SOURCE DATA:
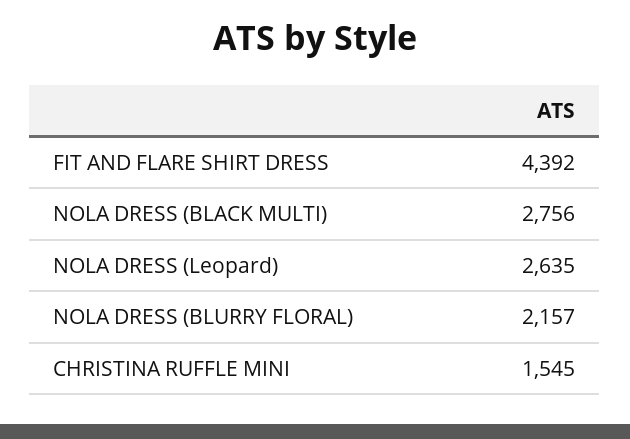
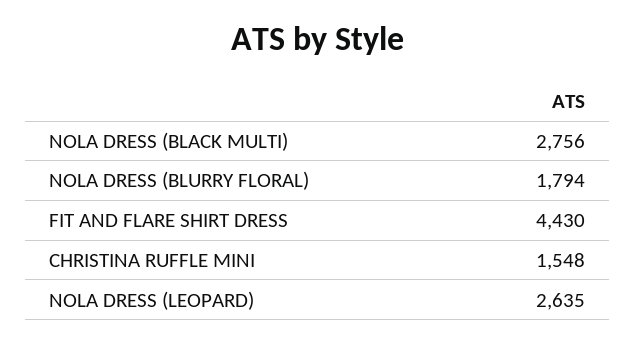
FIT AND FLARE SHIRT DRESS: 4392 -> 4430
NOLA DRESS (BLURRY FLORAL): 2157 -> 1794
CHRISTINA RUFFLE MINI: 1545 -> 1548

* * *

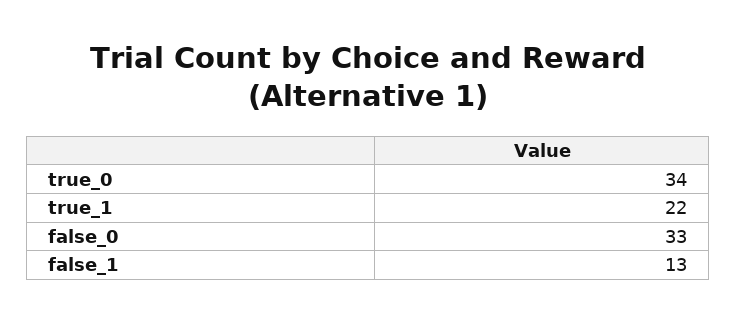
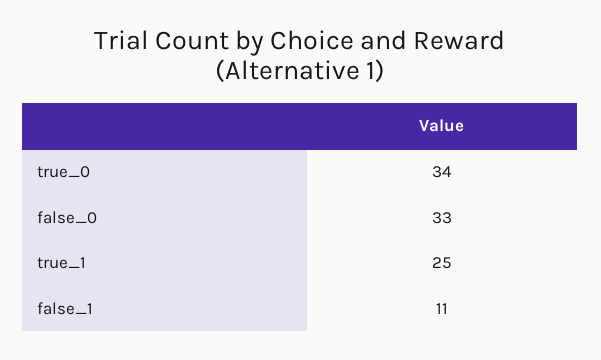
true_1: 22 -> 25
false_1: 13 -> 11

PROBLEM TO SOLVE: Extract every line containing the string "DRESS" from the material.

RESPONSE:
FIT AND FLARE SHIRT DRESS: 4392 -> 4430
NOLA DRESS (BLURRY FLORAL): 2157 -> 1794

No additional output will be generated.